TO DO
Across the following data, how many lines include the string "Tarcza"? Reply with the number and nothing more.

--- ENTRIES PROVIDED Enclosed Below ---

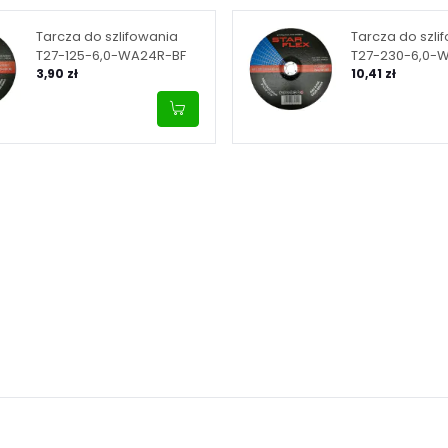
Tarcza do szlifowania
Tarcza do szli
T27-125-6,0-WA24R-BF
T27-230-6,0-
3,90 zł
10,41 zł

--- End of Enclosed ENTRIES PROVIDED ---

TASK OUTPUT
2